Аичка не скоро процедила в ответ:

– Нет, это пустяки, – а откудова только у них берется терпение, чтобы этак жить!

– Ужасть! ужасть!.. Ничем, ничем их из себя не выведешь… Какое хочешь огорчение и обиду – они всё снесут, как будто горе земное до них совершенно и не касающее!..

– Донимать их, я думаю, как следует не умеют.

– Это может быть.

– Нет, наверно!

– А ты что бы им хотела?

– На сковородку бы их босыми ножками да пожаривать.

– Вот, вот, вот! Ну, так, говорят, будто это жестокости.

Аичка ничем не отозвалась. Или она засыпала, или, может быть, стала думать о чем-то «в сторону».

XV

Марья Мартыновна встала, куда-то прошлась и опять села на место.

В это время Аичка вздохнула и, по-видимому как будто ни к тому ни к сему, промолвила:

– Словесницы бесплодные!

Марья Мартыновна поняла, к чему это, и подхватила:

– Да, уж именно! Другая какая-нибудь… этакая простой души – живет, и втихомолочку чего только она ни делает, и потихоньку во всем на духу покается, и никто ничего не знает, а эти – что ступят, то стукнут, а потом вдруг лишатся всякого счастья и впоследствии коротают век не для себя, а сами остаются в неопределенном наклонении… Нет, ты мне этот постанов вопроса реши: что с ними делать, чтобы их вывести?

Но Аичка снова молчала, и Марья Мартыновна опять сама заговорила:

– Ну, пускай так, как ты говоришь, что не знают, что с ними делать, я с этим с тобою согласна; но отчего же они такие особенные, что ни слез у них нет, ни моленья и жалобы, а принимают всё, что над ними учинится, как будто это так и надобно?

– Притворяются.

– И я то же думаю! Где же, скажи на милость, только что вышла такая катастрофа, жених умер, а она в тот же день, как его схоронили, села работать и завела еще школу, чтобы даром бедных детей учить. Но только одно хорошо, что хоть ты и говоришь, что с ними не знают, что делать, но и им тоже повадки заводить чту хотят не дают: ей школу скоро прикончили. И заметь, она и тут тоже опять ничего не томилась и не жаловалась.

– Они закоренелые.

– То-то и есть! Что же с ними поделаешь, когда они такие беспечальные? Ей школу прикрыли, а она теперь всем людям чем только может услуживает, и книжки детям раздает, и сама с ними садится где попало читать.
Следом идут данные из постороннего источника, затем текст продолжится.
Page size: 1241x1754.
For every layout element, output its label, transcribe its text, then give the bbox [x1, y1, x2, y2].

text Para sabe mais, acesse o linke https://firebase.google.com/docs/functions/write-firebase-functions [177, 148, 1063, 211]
– И этого не надо позволять.

– И было непозволение, становой и из-за книжек приезжал, чтобы всем ее книжкам повальный обыск сделать, но посмотрел книжечки и все ей оставил, да еще начал и извиняться.

«Я, – говорит, – приказание исполнил, а мне самому совестно».

– Вон тебе как!

– Да еще что! Как она ему ответила, что не обижается, и руку свою подала, так он у нее и руку поцеловал и говорит:

«Простите меня, вы праведница».

– А замуж она, стало быть, так уж и не пойдет?

– Мать ее спрашивала: не дала ли она обет, чтобы после смерти первого жениха ни за какого другого не выходить? Она отвечала, что «обета не давала». По-ихнему ведь тоже и обет давать будто не следует. Старуха добивалась, что, может быть, она в разговорах покойнику обещалась ни за кого не выходить? И этого, говорит, нет.

«Ну так, может быть, еще обрадуешь меня, выйдешь замуж?»

И на это тот же ответ:

«Не знаю, мама, но только не думаю».

«Отчего же?»

«Со мной, мама, жить очень трудно».

Сама так и созналась, что с нею жить – ад. А потом в день именин матери такой дар поднесла, что говорит:

«Мамочка! я ваша! я сегодня, в ваш день, решилась и подарила себя служить вам и бедным людям. Я замуж не пойду».

Так и остается и так и живет теперь вековушею. Вместо того, чтобы народить своих детей да их в ласке нежить и им свой остаток капитала передать, она собрала опять беспортошную детвору, да одевает их, да поет им про лягушку на дорожке.

XVI

Собеседницы умолкли, – Марья Мартыновна, вероятно, наслаждалась удовольствием, что довела до конца сказание, в котором ее главный враг, Клавдинька, была опозорена; а Аичка не отзывалась – может быть, потому, что опять куда-то перенеслась и о чем-то думала.

Это и подтвердилось.

После довольно продолжительной паузы она вздохнула и сказала:

– Как мне это все-таки, однако, удивительно!

– Что такое?

– Представьте, что я у себя точно такого же дурака знаю.

– Мужчину?

– Да, и очень интересный, а вот и в нем сидит точно такая же глупость.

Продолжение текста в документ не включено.